Charlie broke his clavical...

This is what the ER doctor told me last night. Not quite as funny as Charlie bit my finger. Yesterday, while visiting the new Carters baby clothing store, Charlie was playing at a children's table. He was close by and I would check on him about every minute. Sometime between one minute and the next he figured out how to climb up on top of a table and proceeded to fall off. I didn't see it happen, but I knew it happened. I just knew something was wrong. It was confirmed every time I picked him up he would scream and cry. I took him to the pediatrician who thought it might be his ribs, broken or bruised, but since we couldn't do anything for the ribs she didn't want to expose him to radiation for an x-ray. Fair enough. Later after talking to my mom, she thought it might be his collar bone. I pushed on the collar bone and he started screaming. I felt along his bone and found the bump. I took him into the ER where it was confirmed it was broken. Although you'd never know it, he was all giggles and smiles the whole time we were there. I felt worse for everyone else in the ER who seemed to be in real pain. Unfortunately, there is nothing they can do for a broken collar bone, just medicate.
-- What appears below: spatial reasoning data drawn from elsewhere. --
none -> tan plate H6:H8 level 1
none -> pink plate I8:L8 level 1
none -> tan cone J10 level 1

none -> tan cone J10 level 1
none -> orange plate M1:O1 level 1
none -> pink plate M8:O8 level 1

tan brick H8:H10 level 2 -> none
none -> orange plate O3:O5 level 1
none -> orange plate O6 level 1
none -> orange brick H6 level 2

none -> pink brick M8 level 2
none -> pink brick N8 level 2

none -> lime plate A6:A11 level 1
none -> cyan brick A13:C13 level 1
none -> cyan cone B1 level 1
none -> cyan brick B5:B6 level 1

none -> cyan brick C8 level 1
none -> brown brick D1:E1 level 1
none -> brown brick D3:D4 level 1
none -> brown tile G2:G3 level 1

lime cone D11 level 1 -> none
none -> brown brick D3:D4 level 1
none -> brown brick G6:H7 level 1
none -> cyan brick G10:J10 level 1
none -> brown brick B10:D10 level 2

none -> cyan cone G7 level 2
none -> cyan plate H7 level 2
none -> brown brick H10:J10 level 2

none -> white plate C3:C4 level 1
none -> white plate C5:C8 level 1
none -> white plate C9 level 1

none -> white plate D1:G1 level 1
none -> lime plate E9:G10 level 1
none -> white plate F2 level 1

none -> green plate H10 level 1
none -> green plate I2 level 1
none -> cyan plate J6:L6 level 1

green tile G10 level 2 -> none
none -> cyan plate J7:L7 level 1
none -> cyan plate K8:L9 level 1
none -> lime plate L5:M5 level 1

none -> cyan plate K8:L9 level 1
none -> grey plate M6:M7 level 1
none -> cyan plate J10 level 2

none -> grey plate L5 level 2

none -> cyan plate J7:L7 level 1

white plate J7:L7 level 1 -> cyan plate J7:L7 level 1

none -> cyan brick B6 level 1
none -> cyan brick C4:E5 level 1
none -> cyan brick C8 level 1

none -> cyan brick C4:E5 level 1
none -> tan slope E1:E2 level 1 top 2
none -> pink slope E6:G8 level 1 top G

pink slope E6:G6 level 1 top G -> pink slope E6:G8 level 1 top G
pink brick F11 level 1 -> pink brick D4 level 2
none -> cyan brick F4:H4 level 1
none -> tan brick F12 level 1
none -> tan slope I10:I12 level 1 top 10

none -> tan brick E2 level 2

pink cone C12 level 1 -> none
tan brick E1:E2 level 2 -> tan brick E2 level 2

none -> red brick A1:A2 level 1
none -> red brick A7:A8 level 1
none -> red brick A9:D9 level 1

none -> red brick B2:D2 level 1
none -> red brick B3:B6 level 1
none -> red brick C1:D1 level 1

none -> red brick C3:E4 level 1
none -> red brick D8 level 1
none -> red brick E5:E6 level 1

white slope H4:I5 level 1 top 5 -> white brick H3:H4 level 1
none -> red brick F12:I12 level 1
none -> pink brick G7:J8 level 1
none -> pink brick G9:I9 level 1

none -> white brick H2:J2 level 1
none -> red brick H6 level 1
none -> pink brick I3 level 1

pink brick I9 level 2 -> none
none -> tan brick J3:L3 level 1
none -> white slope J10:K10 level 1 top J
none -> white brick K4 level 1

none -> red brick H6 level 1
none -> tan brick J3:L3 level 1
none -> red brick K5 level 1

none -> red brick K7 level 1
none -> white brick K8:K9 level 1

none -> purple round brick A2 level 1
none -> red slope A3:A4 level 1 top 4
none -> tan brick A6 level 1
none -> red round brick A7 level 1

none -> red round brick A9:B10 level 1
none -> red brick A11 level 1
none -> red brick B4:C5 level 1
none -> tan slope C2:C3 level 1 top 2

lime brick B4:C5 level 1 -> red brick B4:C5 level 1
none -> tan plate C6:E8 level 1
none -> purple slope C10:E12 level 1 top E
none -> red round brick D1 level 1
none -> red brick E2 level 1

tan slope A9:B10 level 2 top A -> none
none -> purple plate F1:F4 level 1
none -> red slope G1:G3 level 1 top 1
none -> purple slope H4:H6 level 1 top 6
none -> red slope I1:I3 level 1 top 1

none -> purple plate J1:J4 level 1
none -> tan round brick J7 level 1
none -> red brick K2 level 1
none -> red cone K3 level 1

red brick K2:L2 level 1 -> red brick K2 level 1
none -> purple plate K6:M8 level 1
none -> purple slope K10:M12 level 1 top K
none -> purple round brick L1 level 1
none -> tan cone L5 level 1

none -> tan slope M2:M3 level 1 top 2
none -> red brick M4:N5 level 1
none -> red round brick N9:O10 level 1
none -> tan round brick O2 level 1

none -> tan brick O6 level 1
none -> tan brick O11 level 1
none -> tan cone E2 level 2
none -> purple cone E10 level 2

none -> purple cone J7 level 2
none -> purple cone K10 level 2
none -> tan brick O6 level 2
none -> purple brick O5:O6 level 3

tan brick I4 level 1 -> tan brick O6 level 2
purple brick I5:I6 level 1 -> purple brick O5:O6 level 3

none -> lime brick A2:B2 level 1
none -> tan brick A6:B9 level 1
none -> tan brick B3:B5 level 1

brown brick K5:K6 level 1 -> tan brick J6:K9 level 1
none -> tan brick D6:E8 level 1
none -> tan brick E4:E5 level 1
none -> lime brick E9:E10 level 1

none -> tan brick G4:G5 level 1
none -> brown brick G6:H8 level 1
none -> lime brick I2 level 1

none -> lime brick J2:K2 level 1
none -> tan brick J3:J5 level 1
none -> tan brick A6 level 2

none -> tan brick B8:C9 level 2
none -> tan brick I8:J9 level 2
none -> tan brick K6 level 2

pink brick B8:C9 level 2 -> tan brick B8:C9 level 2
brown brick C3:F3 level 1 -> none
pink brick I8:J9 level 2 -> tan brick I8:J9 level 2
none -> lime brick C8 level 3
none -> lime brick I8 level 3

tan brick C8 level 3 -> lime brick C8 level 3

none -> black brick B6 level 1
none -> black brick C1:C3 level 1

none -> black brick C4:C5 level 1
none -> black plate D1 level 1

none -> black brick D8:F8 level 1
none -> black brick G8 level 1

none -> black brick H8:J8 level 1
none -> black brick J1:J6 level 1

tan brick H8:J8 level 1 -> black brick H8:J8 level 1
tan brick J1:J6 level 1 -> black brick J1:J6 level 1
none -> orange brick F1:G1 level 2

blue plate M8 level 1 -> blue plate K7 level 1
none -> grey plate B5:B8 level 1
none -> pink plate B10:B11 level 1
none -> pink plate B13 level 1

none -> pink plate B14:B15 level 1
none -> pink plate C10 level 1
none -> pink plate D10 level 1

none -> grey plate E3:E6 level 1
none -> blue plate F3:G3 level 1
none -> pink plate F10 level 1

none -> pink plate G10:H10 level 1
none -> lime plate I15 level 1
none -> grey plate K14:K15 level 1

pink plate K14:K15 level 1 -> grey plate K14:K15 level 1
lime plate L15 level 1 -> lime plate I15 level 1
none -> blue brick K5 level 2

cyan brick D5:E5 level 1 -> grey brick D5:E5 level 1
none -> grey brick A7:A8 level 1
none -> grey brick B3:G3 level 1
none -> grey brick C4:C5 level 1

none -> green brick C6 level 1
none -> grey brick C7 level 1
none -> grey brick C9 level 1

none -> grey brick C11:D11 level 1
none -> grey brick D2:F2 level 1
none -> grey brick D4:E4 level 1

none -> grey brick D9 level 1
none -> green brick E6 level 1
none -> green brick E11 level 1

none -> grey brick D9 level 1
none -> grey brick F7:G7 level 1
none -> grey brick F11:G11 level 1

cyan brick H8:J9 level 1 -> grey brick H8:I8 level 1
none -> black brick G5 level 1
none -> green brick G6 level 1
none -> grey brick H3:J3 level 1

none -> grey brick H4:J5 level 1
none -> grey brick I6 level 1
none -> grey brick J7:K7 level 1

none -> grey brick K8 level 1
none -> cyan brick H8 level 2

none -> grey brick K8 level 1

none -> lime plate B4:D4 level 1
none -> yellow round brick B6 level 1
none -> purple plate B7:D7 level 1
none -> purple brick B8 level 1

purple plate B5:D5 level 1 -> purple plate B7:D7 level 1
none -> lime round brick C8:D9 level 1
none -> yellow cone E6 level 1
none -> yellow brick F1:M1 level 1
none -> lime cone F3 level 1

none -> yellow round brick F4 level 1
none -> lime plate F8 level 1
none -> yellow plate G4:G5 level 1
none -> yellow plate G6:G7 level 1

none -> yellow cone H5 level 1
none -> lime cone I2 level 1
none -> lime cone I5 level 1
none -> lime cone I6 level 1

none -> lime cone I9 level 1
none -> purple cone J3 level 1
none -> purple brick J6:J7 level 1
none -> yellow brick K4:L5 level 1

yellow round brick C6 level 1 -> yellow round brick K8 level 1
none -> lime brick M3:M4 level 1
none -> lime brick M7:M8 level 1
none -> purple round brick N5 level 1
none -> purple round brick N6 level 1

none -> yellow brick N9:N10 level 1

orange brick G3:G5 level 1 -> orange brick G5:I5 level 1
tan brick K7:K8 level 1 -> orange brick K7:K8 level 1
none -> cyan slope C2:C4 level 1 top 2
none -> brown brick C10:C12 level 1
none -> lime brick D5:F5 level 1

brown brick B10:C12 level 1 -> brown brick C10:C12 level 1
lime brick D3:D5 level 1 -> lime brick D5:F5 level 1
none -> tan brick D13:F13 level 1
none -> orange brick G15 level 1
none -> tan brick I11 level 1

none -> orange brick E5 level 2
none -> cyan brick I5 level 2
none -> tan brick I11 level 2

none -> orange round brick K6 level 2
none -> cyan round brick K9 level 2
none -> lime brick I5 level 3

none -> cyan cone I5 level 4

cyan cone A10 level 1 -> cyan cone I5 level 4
Luckily for me Charlie slept all night last night and has been having a great day today. I feel so bad for him but he is a trooper. I love that kid and it kills me he is in such pain. Here's hoping that I don't become that mom that is on a first name basis with the ER doctors.

Sunday, May 8, 2011

I often go walking,
in meadows of clover.
And I gather arm fulls
of blossoms of blue.
I gather the blossoms
the whole meadow over.
Dear Mother, all flowers remind me of
you.

Love you Mom

Tuesday, May 3, 2011

I am tired of...

You'd think I would have heaping amounts of patience. At least I thought I had heaping amounts of patience. Come to find out I lack the ability to be patient. Sure I can pretend. I can hold my tongue. I can even smile and nod at the same time while inside I am screaming. I wasn't fooling anyone, especially not God. He knew I was faking it. It was only a matter of time when the scream was no longer inside my head but reverberating out of my mouth. So here it is, my mouth vomit, I am tired of not having cabinets, I am tired of not having a clean floor, I am tired of not having a oven or a stove, I am tired of eating out, I am tired of wearing shoes around the house so not to get dirty feet, I am tired of rotten weather, I am tired of persistent little children, I am tired of children with selective hearing, I am tired of sick children, I am tired of being sick myself, I am tired of Jeff being gone for 10+ hours a day, I am tired of dirty dishes, I am tired of my disorganized tiny closet, I am tired of spending money and I am tired of not having enough money, I am tired of trying to shop with children, I am tired of  changing poopy diapers, I am tired of wiping drywall dust off every surface of my house for the 12th time, I am tired of the heaping pile of trash in my backyard, I am tired of not getting anything done because of two little ones nipping at my knees (literally Charlie bites my knees), I am tired of trying to think of a way to make it all better. AAAAAAAAAAAAAAAAAAAAAAAAAAAAAAAHHHHHHHHHHHHHHHHHHHHHHHHHHHHH!!!!!!!!!!!!